> **Task to complete**: Where does the word "casing" occur in the entries below? Copy every line that has it.
*** Material supplied ***
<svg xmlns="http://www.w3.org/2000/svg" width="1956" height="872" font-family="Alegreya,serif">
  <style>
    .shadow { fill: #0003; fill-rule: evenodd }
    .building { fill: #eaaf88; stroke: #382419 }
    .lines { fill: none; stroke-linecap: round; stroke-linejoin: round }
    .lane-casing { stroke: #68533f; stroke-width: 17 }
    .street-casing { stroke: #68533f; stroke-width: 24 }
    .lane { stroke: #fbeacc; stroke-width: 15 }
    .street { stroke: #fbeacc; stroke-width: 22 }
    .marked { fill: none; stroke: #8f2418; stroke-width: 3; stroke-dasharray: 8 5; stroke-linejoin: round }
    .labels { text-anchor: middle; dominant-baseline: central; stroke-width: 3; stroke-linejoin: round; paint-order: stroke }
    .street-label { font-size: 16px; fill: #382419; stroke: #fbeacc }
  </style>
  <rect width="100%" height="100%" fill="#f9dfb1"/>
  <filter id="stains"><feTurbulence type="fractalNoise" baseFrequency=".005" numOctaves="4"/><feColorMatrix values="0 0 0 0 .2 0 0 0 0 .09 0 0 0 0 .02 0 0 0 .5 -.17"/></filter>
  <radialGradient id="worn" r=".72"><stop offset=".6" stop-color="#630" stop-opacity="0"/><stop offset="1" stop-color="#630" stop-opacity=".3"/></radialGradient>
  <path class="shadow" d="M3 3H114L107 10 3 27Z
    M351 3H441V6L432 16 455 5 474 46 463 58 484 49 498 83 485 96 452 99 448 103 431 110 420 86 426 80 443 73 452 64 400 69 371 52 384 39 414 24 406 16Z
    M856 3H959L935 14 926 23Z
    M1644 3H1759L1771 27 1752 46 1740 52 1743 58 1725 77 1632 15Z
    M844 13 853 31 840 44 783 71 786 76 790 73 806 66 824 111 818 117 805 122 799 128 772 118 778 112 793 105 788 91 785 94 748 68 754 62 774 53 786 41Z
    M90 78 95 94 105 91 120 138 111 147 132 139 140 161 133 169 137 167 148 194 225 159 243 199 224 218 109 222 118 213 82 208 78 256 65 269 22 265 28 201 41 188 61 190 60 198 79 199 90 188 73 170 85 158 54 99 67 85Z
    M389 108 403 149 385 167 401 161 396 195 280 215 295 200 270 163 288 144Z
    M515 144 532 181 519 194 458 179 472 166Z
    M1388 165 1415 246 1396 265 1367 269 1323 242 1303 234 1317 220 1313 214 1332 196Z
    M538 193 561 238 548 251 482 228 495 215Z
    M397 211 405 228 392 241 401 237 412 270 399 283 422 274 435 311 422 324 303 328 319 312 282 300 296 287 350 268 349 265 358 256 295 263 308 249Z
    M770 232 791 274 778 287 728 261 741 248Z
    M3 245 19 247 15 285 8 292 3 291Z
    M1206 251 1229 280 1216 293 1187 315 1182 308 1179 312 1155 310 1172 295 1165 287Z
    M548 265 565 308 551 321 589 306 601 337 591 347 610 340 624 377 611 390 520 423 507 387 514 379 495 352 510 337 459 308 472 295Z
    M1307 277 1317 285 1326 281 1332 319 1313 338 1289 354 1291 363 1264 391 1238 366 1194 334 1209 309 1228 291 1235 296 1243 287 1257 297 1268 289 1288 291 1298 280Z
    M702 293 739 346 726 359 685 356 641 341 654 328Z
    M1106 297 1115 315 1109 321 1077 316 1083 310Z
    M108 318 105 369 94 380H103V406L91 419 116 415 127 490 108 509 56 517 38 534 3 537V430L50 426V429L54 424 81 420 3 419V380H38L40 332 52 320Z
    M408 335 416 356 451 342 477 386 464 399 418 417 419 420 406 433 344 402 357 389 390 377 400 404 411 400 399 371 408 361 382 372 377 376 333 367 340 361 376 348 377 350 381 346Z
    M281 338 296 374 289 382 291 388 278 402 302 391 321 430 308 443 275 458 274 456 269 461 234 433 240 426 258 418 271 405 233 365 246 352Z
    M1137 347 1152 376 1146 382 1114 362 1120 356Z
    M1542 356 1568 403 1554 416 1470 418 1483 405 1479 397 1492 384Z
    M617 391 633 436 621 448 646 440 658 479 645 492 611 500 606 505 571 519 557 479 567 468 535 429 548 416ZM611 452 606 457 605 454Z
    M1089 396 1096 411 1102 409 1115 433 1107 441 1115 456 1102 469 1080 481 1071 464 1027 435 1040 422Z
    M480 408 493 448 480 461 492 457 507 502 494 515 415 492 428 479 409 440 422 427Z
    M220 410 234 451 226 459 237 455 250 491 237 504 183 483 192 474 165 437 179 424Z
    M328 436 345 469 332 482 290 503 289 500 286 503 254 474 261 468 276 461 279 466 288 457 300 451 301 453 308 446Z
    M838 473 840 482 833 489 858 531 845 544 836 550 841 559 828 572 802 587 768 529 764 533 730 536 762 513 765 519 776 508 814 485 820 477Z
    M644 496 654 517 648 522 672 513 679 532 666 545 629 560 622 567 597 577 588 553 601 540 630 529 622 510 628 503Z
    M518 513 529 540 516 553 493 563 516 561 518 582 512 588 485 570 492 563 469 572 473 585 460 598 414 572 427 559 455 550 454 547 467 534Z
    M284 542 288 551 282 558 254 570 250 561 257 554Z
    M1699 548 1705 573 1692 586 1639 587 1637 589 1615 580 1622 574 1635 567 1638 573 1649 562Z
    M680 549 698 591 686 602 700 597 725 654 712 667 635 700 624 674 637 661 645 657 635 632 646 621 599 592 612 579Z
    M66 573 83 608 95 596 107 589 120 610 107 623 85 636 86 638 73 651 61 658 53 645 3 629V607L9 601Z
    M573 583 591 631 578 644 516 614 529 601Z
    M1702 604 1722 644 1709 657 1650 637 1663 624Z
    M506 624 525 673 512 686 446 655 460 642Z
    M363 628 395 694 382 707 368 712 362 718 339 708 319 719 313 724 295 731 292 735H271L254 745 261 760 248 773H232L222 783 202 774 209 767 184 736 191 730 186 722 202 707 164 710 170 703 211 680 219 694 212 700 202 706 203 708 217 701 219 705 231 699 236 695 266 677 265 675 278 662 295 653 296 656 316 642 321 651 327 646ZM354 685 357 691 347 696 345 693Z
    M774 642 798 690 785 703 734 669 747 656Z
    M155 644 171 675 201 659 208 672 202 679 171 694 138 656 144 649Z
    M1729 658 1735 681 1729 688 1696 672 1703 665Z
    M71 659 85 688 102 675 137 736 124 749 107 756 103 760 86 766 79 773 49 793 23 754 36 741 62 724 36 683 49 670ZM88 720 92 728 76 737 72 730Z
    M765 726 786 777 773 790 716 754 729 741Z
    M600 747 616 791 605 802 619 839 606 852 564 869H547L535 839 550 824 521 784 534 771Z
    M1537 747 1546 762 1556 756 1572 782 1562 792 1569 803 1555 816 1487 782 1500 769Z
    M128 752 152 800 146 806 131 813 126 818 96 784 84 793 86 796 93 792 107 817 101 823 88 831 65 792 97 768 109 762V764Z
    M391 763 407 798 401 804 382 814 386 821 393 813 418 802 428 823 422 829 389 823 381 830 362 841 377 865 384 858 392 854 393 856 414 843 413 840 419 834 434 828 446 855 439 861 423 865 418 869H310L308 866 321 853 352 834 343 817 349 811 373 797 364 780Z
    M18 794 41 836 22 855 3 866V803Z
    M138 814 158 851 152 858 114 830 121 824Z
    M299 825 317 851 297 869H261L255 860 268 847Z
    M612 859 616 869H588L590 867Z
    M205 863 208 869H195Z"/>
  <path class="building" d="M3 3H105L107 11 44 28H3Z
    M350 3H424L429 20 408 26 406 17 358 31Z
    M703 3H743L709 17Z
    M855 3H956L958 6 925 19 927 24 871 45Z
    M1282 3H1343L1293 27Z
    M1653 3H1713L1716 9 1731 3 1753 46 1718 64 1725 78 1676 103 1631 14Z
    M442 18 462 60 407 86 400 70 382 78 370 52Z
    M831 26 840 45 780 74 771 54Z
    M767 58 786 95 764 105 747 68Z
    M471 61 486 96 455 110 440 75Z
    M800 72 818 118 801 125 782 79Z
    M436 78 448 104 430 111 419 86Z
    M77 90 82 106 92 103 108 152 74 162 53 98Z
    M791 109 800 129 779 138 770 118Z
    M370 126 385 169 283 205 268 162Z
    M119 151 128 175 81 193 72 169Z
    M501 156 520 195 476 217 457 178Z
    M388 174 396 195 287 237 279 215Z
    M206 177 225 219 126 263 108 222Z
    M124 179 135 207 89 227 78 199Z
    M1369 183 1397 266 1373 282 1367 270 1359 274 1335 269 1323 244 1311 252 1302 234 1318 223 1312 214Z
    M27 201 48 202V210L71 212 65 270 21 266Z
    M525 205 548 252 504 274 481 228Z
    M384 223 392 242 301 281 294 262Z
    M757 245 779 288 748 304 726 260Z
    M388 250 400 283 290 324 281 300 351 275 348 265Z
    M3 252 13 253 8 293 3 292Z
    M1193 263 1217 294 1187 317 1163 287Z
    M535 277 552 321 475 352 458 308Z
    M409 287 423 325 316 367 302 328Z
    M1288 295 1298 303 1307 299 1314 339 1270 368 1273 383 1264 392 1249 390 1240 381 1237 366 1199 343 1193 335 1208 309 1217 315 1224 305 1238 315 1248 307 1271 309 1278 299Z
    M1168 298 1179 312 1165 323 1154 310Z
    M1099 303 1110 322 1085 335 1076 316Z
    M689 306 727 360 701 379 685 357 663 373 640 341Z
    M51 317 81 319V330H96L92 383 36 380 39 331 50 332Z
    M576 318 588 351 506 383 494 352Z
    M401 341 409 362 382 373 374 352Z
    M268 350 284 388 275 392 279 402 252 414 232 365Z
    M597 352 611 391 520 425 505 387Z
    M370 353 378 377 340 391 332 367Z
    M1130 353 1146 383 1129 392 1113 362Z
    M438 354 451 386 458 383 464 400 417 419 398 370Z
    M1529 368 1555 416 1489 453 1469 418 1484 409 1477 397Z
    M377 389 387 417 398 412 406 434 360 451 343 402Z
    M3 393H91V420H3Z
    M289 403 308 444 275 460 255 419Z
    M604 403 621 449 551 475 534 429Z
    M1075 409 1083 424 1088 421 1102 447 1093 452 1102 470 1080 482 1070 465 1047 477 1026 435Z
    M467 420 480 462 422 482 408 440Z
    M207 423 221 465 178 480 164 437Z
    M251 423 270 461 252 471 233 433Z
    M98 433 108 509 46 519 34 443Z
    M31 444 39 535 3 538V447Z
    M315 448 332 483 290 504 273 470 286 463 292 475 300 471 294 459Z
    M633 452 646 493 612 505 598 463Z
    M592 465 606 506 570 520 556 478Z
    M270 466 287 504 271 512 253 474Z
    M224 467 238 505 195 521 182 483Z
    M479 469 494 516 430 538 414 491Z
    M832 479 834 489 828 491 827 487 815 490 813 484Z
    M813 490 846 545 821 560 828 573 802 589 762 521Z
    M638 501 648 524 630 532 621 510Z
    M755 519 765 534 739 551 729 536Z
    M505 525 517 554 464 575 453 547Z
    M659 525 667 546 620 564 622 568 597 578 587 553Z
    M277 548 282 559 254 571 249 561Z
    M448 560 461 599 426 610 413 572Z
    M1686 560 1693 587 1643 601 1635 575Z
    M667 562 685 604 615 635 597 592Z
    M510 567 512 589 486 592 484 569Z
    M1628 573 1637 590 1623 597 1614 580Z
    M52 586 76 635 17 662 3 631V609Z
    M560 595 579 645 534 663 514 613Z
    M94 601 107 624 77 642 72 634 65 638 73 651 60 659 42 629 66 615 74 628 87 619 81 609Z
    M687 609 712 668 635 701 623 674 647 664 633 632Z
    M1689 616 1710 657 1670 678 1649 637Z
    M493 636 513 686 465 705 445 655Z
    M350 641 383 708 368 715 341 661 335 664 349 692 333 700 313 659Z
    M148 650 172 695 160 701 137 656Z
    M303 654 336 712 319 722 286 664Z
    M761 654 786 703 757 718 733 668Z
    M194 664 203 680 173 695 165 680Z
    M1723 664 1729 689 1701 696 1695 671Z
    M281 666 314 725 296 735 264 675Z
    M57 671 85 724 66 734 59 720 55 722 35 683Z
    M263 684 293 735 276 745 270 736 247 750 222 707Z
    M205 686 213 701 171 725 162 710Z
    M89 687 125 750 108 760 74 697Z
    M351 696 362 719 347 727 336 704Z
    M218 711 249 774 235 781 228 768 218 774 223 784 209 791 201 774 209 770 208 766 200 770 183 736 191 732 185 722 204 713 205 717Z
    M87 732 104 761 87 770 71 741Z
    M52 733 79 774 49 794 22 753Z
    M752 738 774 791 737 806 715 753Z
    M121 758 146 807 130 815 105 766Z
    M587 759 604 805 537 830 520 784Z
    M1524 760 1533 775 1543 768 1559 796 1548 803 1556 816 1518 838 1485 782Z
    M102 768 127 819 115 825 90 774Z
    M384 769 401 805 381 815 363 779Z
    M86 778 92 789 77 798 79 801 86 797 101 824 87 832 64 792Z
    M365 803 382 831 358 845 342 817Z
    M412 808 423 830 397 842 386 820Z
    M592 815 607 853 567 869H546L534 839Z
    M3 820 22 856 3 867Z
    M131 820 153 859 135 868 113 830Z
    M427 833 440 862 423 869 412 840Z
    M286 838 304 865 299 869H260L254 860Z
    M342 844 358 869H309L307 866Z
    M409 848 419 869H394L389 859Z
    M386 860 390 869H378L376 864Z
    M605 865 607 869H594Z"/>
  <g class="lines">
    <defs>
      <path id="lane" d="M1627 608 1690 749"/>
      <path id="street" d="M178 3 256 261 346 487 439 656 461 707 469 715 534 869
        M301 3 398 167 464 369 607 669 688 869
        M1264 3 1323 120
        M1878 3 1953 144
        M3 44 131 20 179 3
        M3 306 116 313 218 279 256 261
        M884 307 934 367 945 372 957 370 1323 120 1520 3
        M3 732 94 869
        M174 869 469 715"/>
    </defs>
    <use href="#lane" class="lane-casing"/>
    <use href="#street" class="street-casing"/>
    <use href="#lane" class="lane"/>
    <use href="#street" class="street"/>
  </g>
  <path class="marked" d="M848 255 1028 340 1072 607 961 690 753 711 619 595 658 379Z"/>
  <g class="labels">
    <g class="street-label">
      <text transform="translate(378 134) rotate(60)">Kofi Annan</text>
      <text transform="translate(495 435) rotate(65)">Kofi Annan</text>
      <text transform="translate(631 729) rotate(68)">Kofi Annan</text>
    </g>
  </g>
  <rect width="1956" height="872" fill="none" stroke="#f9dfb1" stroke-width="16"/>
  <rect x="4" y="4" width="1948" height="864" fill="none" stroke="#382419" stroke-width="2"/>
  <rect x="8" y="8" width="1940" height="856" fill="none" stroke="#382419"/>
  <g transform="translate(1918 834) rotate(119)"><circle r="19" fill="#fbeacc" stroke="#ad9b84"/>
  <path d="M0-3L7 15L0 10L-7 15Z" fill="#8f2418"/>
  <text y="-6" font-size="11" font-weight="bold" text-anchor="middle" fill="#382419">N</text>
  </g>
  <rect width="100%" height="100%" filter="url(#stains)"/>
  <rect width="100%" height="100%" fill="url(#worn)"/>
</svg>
*** End of Material supplied ***
> **Response to the task**:
    .lane-casing { stroke: #68533f; stroke-width: 17 }
    .street-casing { stroke: #68533f; stroke-width: 24 }
    <use href="#lane" class="lane-casing"/>
    <use href="#street" class="street-casing"/>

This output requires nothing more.